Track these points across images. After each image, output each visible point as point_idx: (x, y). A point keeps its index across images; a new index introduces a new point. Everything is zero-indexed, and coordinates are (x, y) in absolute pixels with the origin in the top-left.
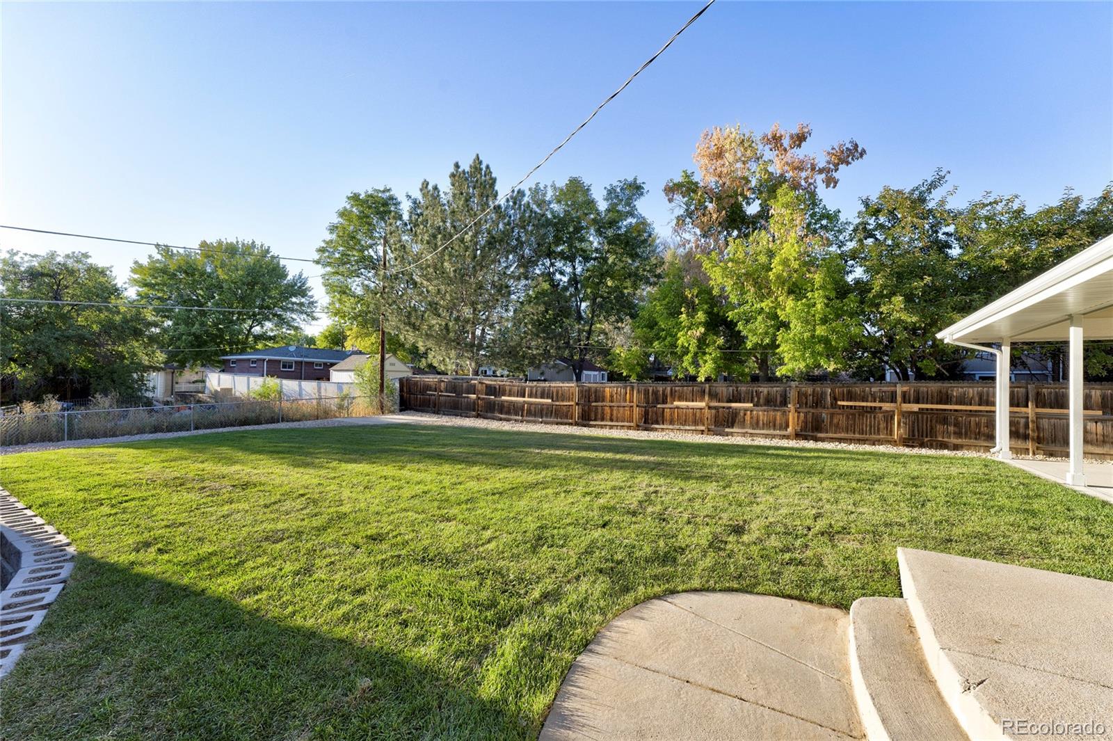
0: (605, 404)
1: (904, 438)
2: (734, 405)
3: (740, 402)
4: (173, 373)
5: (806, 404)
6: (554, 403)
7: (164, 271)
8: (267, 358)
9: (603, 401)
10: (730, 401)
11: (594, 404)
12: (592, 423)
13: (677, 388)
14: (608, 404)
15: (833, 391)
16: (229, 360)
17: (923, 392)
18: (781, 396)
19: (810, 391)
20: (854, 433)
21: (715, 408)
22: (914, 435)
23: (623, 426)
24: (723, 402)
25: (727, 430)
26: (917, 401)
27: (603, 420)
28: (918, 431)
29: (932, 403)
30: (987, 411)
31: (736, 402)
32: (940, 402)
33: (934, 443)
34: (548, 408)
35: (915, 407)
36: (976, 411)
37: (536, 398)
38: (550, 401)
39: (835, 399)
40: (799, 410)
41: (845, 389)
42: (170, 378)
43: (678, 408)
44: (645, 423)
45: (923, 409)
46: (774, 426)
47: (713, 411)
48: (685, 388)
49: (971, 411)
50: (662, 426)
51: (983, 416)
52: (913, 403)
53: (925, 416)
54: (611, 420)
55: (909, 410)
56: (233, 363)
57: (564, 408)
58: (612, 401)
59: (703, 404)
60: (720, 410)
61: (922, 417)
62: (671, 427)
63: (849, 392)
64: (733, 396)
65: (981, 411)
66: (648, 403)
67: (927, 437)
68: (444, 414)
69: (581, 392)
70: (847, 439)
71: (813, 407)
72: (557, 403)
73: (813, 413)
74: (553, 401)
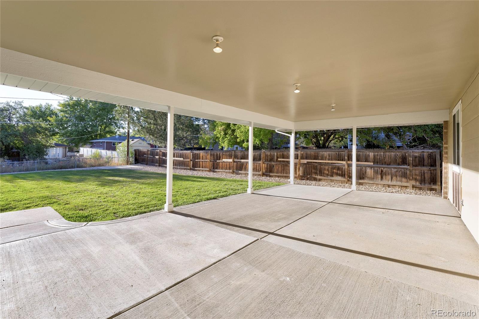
0: (200, 160)
1: (301, 176)
2: (242, 160)
3: (245, 159)
4: (66, 148)
5: (268, 160)
6: (184, 160)
7: (69, 105)
8: (106, 141)
9: (200, 159)
10: (241, 159)
11: (196, 160)
12: (196, 169)
13: (224, 153)
14: (201, 160)
15: (277, 154)
16: (93, 142)
17: (309, 155)
18: (259, 157)
19: (269, 154)
20: (284, 174)
21: (237, 162)
22: (305, 175)
23: (206, 170)
24: (239, 159)
25: (240, 172)
26: (307, 158)
27: (199, 167)
28: (307, 172)
29: (312, 160)
30: (331, 163)
31: (244, 159)
32: (315, 159)
33: (312, 178)
34: (182, 162)
35: (305, 161)
36: (327, 163)
37: (178, 158)
38: (182, 159)
39: (278, 158)
40: (265, 163)
41: (281, 153)
42: (65, 150)
43: (224, 162)
44: (213, 169)
45: (308, 162)
46: (256, 170)
47: (236, 163)
48: (227, 153)
49: (325, 163)
50: (219, 170)
51: (330, 165)
52: (305, 159)
53: (309, 165)
54: (202, 168)
55: (303, 162)
56: (95, 143)
57: (187, 162)
58: (203, 159)
59: (231, 160)
60: (238, 163)
61: (308, 166)
62: (221, 170)
63: (283, 154)
64: (243, 156)
65: (329, 163)
66: (214, 160)
67: (309, 175)
68: (149, 165)
69: (193, 155)
70: (281, 176)
71: (269, 161)
72: (185, 160)
73: (270, 164)
74: (184, 159)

# # # # #

* [WHAT IS BEING ASKED]
Set the listing above down again exactly, leaving pictures out.

* [TASK RESULT]
Track these points across images. After each image, output each visible point as point_idx: (x, y). A point keeps its index across images; a new index introduces a new point. Everything is zero-indexed, and coordinates are (x, y) in absolute pixels with the origin in the top-left.
0: (605, 404)
1: (904, 438)
2: (734, 405)
3: (740, 402)
4: (173, 373)
5: (806, 404)
6: (554, 403)
7: (164, 271)
8: (267, 358)
9: (603, 401)
10: (730, 401)
11: (594, 404)
12: (592, 423)
13: (677, 388)
14: (608, 404)
15: (833, 391)
16: (229, 360)
17: (923, 392)
18: (781, 396)
19: (810, 391)
20: (854, 433)
21: (715, 408)
22: (914, 435)
23: (623, 426)
24: (723, 402)
25: (727, 430)
26: (917, 401)
27: (603, 420)
28: (918, 431)
29: (932, 403)
30: (987, 411)
31: (736, 402)
32: (940, 402)
33: (934, 443)
34: (548, 408)
35: (915, 407)
36: (976, 411)
37: (536, 398)
38: (550, 401)
39: (835, 399)
40: (799, 410)
41: (845, 389)
42: (170, 378)
43: (678, 408)
44: (645, 423)
45: (923, 409)
46: (774, 426)
47: (713, 411)
48: (685, 388)
49: (971, 411)
50: (662, 426)
51: (983, 416)
52: (913, 403)
53: (925, 416)
54: (611, 420)
55: (909, 410)
56: (233, 363)
57: (564, 408)
58: (612, 401)
59: (703, 404)
60: (720, 410)
61: (922, 417)
62: (671, 427)
63: (849, 392)
64: (733, 396)
65: (981, 411)
66: (648, 403)
67: (927, 437)
68: (444, 414)
69: (581, 392)
70: (847, 439)
71: (813, 407)
72: (557, 403)
73: (813, 413)
74: (553, 401)
0: (200, 160)
1: (301, 176)
2: (242, 160)
3: (245, 159)
4: (66, 148)
5: (268, 160)
6: (184, 160)
7: (69, 105)
8: (106, 141)
9: (200, 159)
10: (241, 159)
11: (196, 160)
12: (196, 169)
13: (224, 153)
14: (201, 160)
15: (277, 154)
16: (93, 142)
17: (309, 155)
18: (259, 157)
19: (269, 154)
20: (284, 174)
21: (237, 162)
22: (305, 175)
23: (206, 170)
24: (239, 159)
25: (240, 172)
26: (307, 158)
27: (199, 167)
28: (307, 172)
29: (312, 160)
30: (331, 163)
31: (244, 159)
32: (315, 159)
33: (312, 178)
34: (182, 162)
35: (305, 161)
36: (327, 163)
37: (178, 158)
38: (182, 159)
39: (278, 158)
40: (265, 163)
41: (281, 153)
42: (65, 150)
43: (224, 162)
44: (213, 169)
45: (308, 162)
46: (256, 170)
47: (236, 163)
48: (227, 153)
49: (325, 163)
50: (219, 170)
51: (330, 165)
52: (305, 159)
53: (309, 165)
54: (202, 168)
55: (303, 162)
56: (95, 143)
57: (187, 162)
58: (203, 159)
59: (231, 160)
60: (238, 163)
61: (308, 166)
62: (221, 170)
63: (283, 154)
64: (243, 156)
65: (329, 163)
66: (214, 160)
67: (309, 175)
68: (149, 165)
69: (193, 155)
70: (281, 176)
71: (269, 161)
72: (185, 160)
73: (270, 164)
74: (184, 159)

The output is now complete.